(Dataset entries)
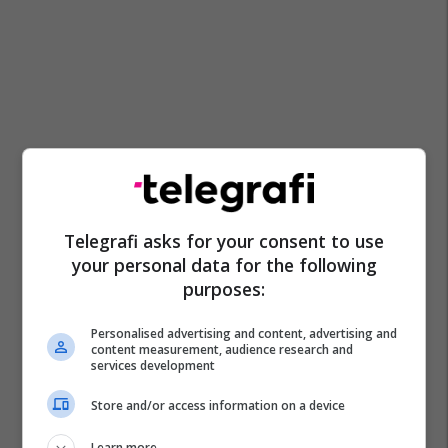
Telegrafi asks for your consent to use
your personal data for the following
purposes:
Personalised advertising and content, advertising and
content measurement, audience research and
services development
Store and/or access information on a device
Learn more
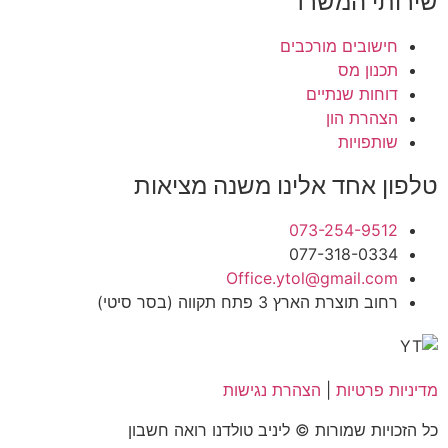
שירותי המשרד
חישובים מורכבים
תכנון מס
דוחות שנתיים
הצהרת הון
שותפויות
טלפון אחד אלינו משנה מציאות
073-254-9512
077-318-0334
Office.ytol@gmail.com
רחוב תוצרת הארץ 3 פתח תקווה (בסר סיטי)
מדיניות פרטיות
|
הצהרת נגישות
כל הזכויות שמורות © ליניב טולדנו רואה חשבון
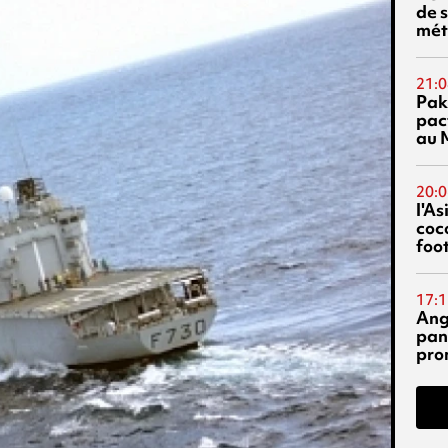
de s
mét
21:0
Pak
pac
au 
20:0
l'A
coc
foo
17:1
Ang
pan
pro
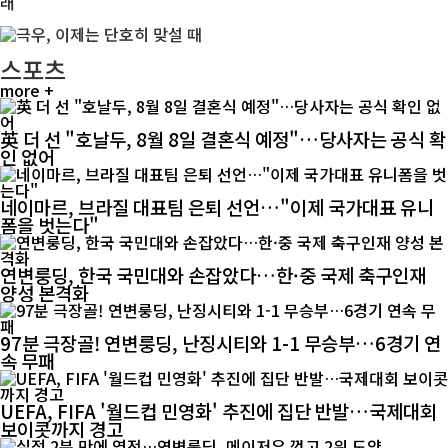
스포츠
more +
英 더 선 "호날두, 8월 8일 결혼식 예정"…당사자는 공식 확
인 없어
네이마르, 브라질 대표팀 은퇴 선언…"이제 국가대표 유니
폼을 벗는다"
연변룽딩, 한국 국민대와 손잡았다…한·중 국제 축구인재
양성 본격화
97분 극장골! 연변룽딩, 난징시티와 1-1 무승부…6경기 연
속 무패
UEFA, FIFA '월드컵 민영화' 추진에 집단 반발…국제대회
보이콧까지 경고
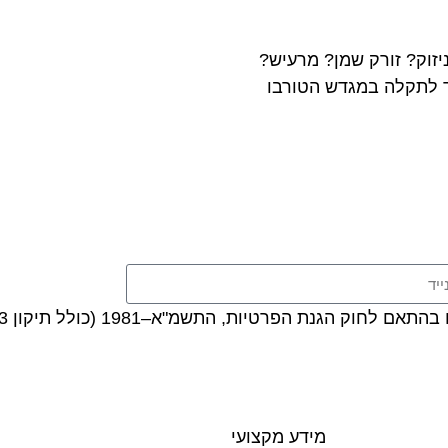
דש טורבו סאיק-MG 550 ניזוק? זורק שמן? מרעיש?
 לתקלה במגדש הטורבו
ת הפרטיות, התשמ"א–1981 (כולל תיקון 13), ובהתאם ל
מידע מקצועי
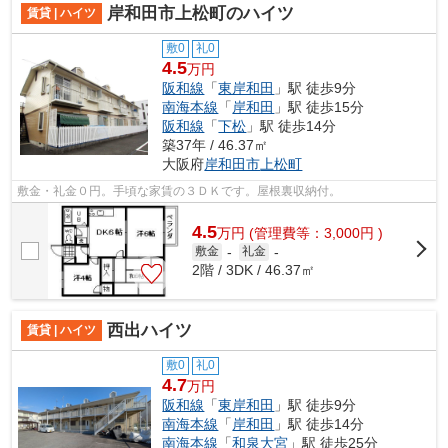
岸和田市上松町のハイツ
賃貸 | ハイツ
敷0
礼0
4.5
万円
阪和線
「
東岸和田
」駅 徒歩9分
南海本線
「
岸和田
」駅 徒歩15分
阪和線
「
下松
」駅 徒歩14分
築37年 / 46.37㎡
大阪府
岸和田市
上松町
敷金・礼金０円。手頃な家賃の３ＤＫです。屋根裏収納付。
4.5
万
円
(管理費等：3,000円 )
敷金
-
礼金
-
2階 / 3DK / 46.37㎡
西出ハイツ
賃貸 | ハイツ
敷0
礼0
4.7
万円
阪和線
「
東岸和田
」駅 徒歩9分
南海本線
「
岸和田
」駅 徒歩14分
南海本線
「
和泉大宮
」駅 徒歩25分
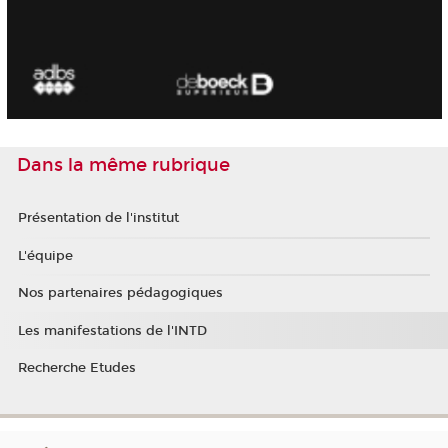
Dans la même rubrique
Présentation de l'institut
L'équipe
Nos partenaires pédagogiques
Les manifestations de l'INTD
Recherche Etudes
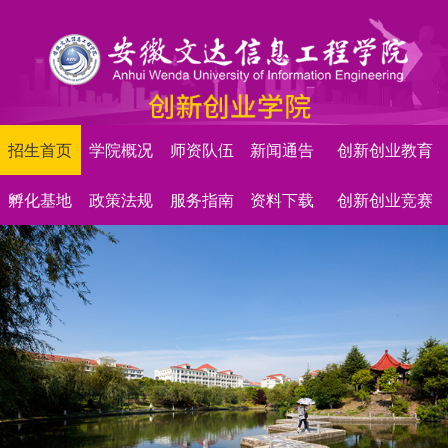
招生首页
学院概况
师资队伍
新闻通告
创新创业教育
孵化基地
政策法规
服务指南
资料下载
创新创业竞赛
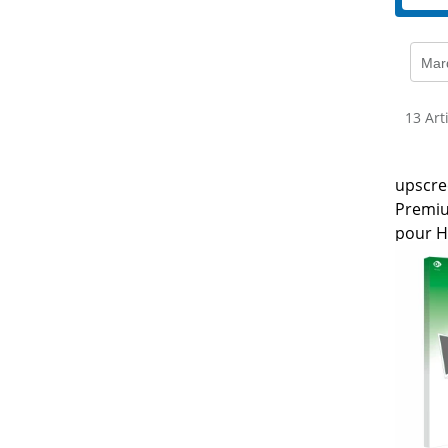
Mar
13 Art
upscree
Premium
pour H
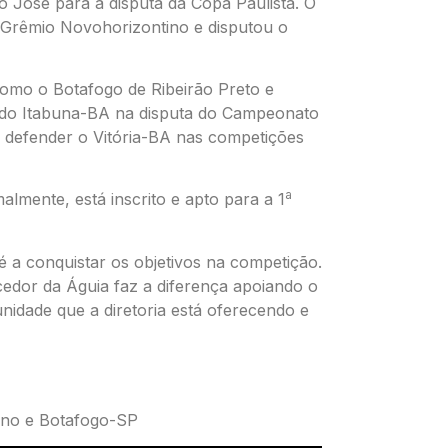
ão José para a disputa da Copa Paulista. O
 Grêmio Novohorizontino e disputou o
omo o Botafogo de Ribeirão Preto e
s do Itabuna-BA na disputa do Campeonato
a defender o Vitória-BA nas competições
a
almente, está inscrito e apto para a 1
 a conquistar os objetivos na competição.
edor da Águia faz a diferença apoiando o
nidade que a diretoria está oferecendo e
uano e Botafogo-SP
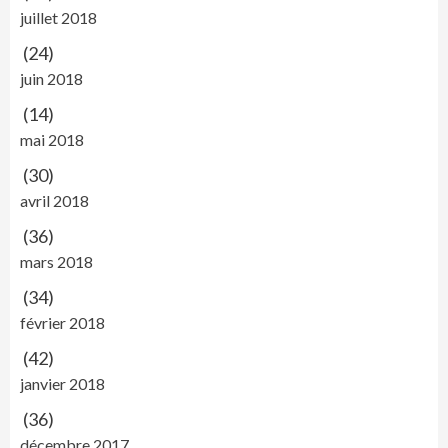
juillet 2018
(24)
juin 2018
(14)
mai 2018
(30)
avril 2018
(36)
mars 2018
(34)
février 2018
(42)
janvier 2018
(36)
décembre 2017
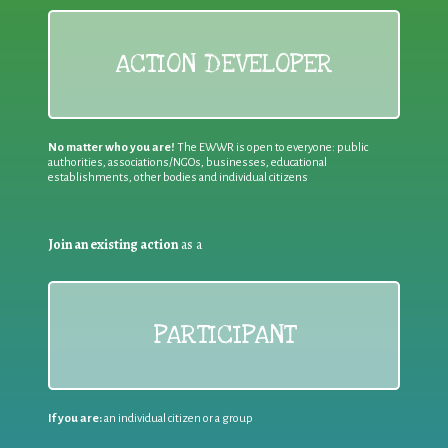
ACTION DEVELOPER
No matter who you are!
The EWWR is open to everyone: public
authorities, associations/NGOs, businesses, educational
establishments, other bodies and individual citizens
Join an existing action
as a
PARTICIPANT
If you are:
an individual citizen or a group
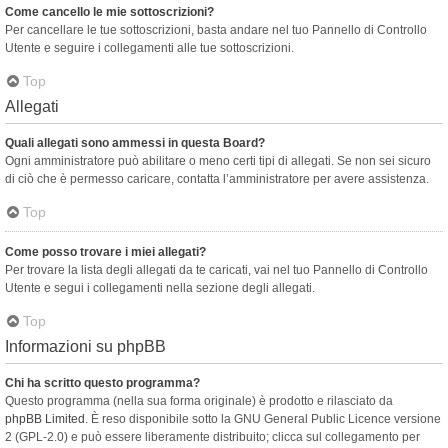
Come cancello le mie sottoscrizioni?
Per cancellare le tue sottoscrizioni, basta andare nel tuo Pannello di Controllo
Utente e seguire i collegamenti alle tue sottoscrizioni.
Top
Allegati
Quali allegati sono ammessi in questa Board?
Ogni amministratore può abilitare o meno certi tipi di allegati. Se non sei sicuro
di ciò che è permesso caricare, contatta l’amministratore per avere assistenza.
Top
Come posso trovare i miei allegati?
Per trovare la lista degli allegati da te caricati, vai nel tuo Pannello di Controllo
Utente e segui i collegamenti nella sezione degli allegati.
Top
Informazioni su phpBB
Chi ha scritto questo programma?
Questo programma (nella sua forma originale) è prodotto e rilasciato da
phpBB Limited
. È reso disponibile sotto la GNU General Public Licence versione
2 (GPL-2.0) e può essere liberamente distribuito; clicca sul collegamento per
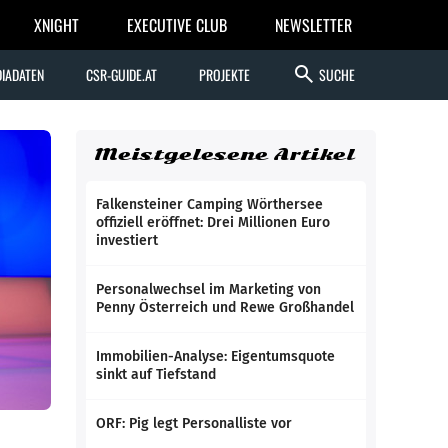
XNIGHT
EXECUTIVE CLUB
NEWSLETTER
search
IADATEN
CSR-GUIDE.AT
PROJEKTE
SUCHE
Meistgelesene Artikel
Falkensteiner Camping Wörthersee
offiziell eröffnet: Drei Millionen Euro
investiert
Personalwechsel im Marketing von
Penny Österreich und Rewe Großhandel
Immobilien-Analyse: Eigentumsquote
sinkt auf Tiefstand
ORF: Pig legt Personalliste vor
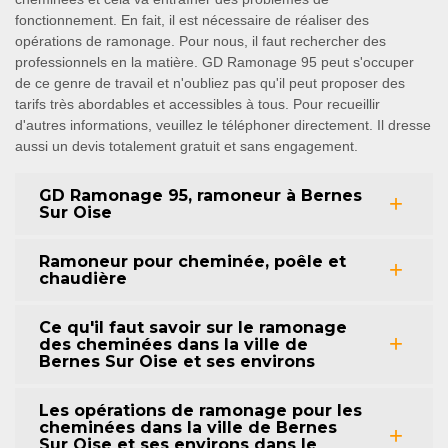
fonctionnement. En fait, il est nécessaire de réaliser des
opérations de ramonage. Pour nous, il faut rechercher des
professionnels en la matière. GD Ramonage 95 peut s'occuper
de ce genre de travail et n'oubliez pas qu'il peut proposer des
tarifs très abordables et accessibles à tous. Pour recueillir
d'autres informations, veuillez le téléphoner directement. Il dresse
aussi un devis totalement gratuit et sans engagement.
GD Ramonage 95, ramoneur à Bernes
Sur Oise
Ramoneur pour cheminée, poêle et
chaudière
Ce qu'il faut savoir sur le ramonage
des cheminées dans la ville de
Bernes Sur Oise et ses environs
Les opérations de ramonage pour les
cheminées dans la ville de Bernes
Sur Oise et ses environs dans le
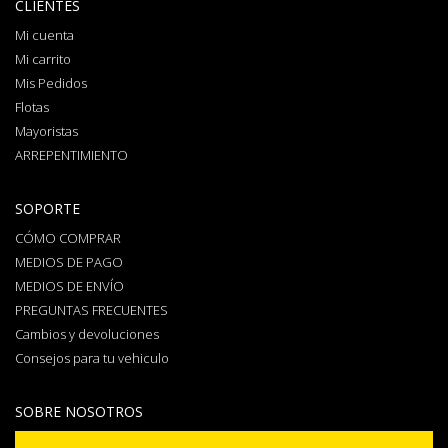
CLIENTES
Mi cuenta
Mi carrito
Mis Pedidos
Flotas
Mayoristas
ARREPENTIMIENTO
SOPORTE
CÓMO COMPRAR
MEDIOS DE PAGO
MEDIOS DE ENVÍO
PREGUNTAS FRECUENTES
Cambios y devoluciones
Consejos para tu vehiculo
SOBRE NOSOTROS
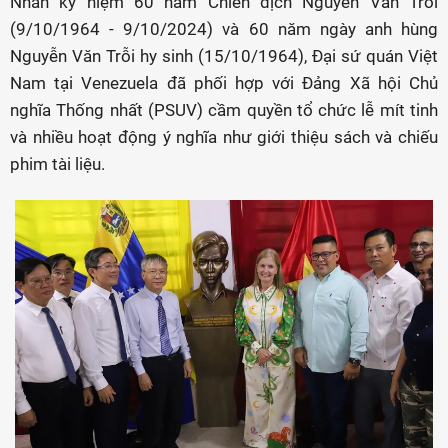
Nhân kỷ niệm 60 năm Chiến dịch Nguyễn Văn Trỗi
(9/10/1964 - 9/10/2024) và 60 năm ngày anh hùng
Nguyễn Văn Trỗi hy sinh (15/10/1964), Đại sứ quán Việt
Nam tại Venezuela đã phối hợp với Đảng Xã hội Chủ
nghĩa Thống nhất (PSUV) cầm quyền tổ chức lễ mít tinh
và nhiều hoạt động ý nghĩa như giới thiệu sách và chiếu
phim tài liệu.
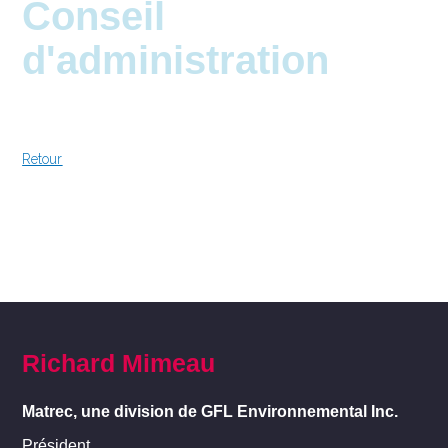
Conseil
d'administration
Retour
Richard Mimeau
Matrec, une division de GFL Environnemental Inc.
Président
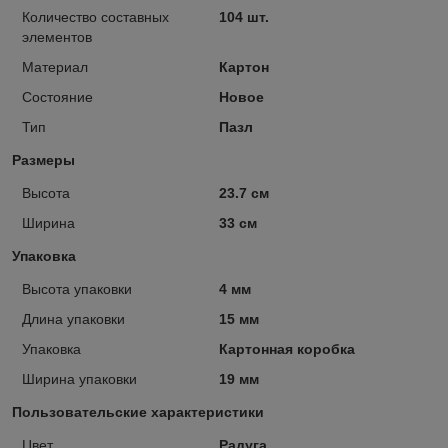
Количество составных
104 шт.
элементов
Материал
Картон
Состояние
Новое
Тип
Пазл
Размеры
Высота
23.7 см
Ширина
33 см
Упаковка
Высота упаковки
4 мм
Длина упаковки
15 мм
Упаковка
Картонная коробка
Ширина упаковки
19 мм
Пользовательские характеристики
Цвет
Радуга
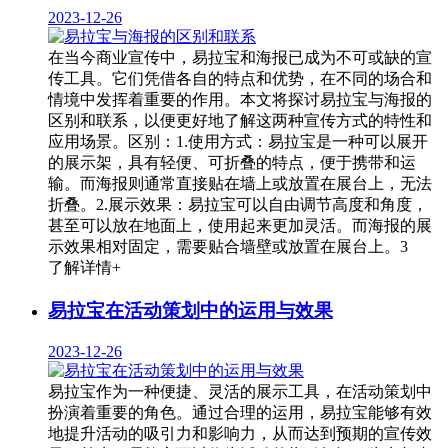
2023-12-26
在当今商业宣传中，易拉宝和海报已成为不可或缺的宣
传工具。它们凭借各自的特点和优势，在不同的场合和
情境中发挥着重要的作用。本文将探讨易拉宝与海报的
区别和联系，以便更好地了解这两种宣传方式的特性和
应用场景。区别：1.使用方式：易拉宝是一种可以展开
的展示架，具有轻便、可折叠的特点，便于携带和运
输。而海报则通常直接贴在墙上或放置在展台上，无法
折叠。2.展示效果：易拉宝可以自由调节高度和角度，
甚至可以放在地面上，使用起来更加灵活。而海报的展
示效果相对固定，需要贴合墙壁或放置在展台上。3
了解详情+
易拉宝在活动策划中的运用与效果
2023-12-26
易拉宝作为一种便捷、灵活的展示工具，在活动策划中
扮演着重要的角色。通过合理的运用，易拉宝能够有效
地提升活动的吸引力和影响力，从而达到预期的宣传效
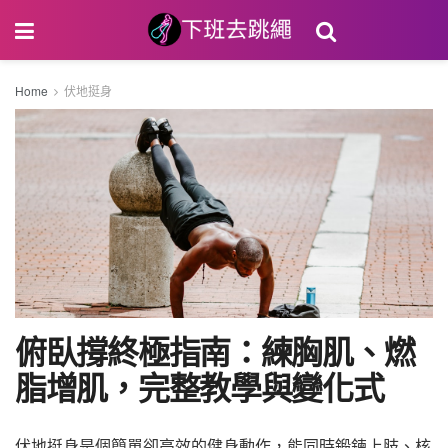
Home
伏地挺身
俯臥撐終極指南：練胸肌、燃
脂增肌，完整教學與變化式
伏地挺身是個簡單卻高效的健身動作，能同時鍛鍊上肢、核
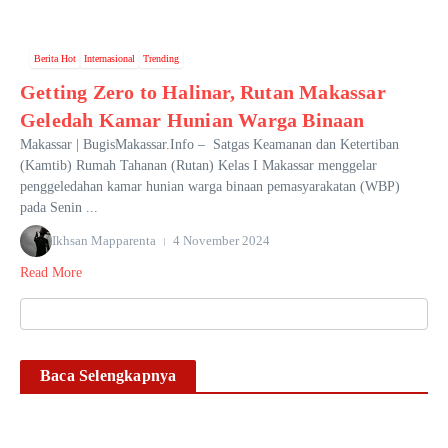
Berita Hot
Internasional
Trending
Getting Zero to Halinar, Rutan Makassar
Geledah Kamar Hunian Warga Binaan
Makassar | BugisMakassar.Info – Satgas Keamanan dan Ketertiban
(Kamtib) Rumah Tahanan (Rutan) Kelas I Makassar menggelar
penggeledahan kamar hunian warga binaan pemasyarakatan (WBP)
pada Senin ...
Ikhsan Mapparenta
4 November 2024
Read More
Baca Selengkapnya
Tragis! Ibu Rumah Tangga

*Job item*
How many lines of these entries hold the string "Controllo"? Answer with the number alone.

*Result for this task*
2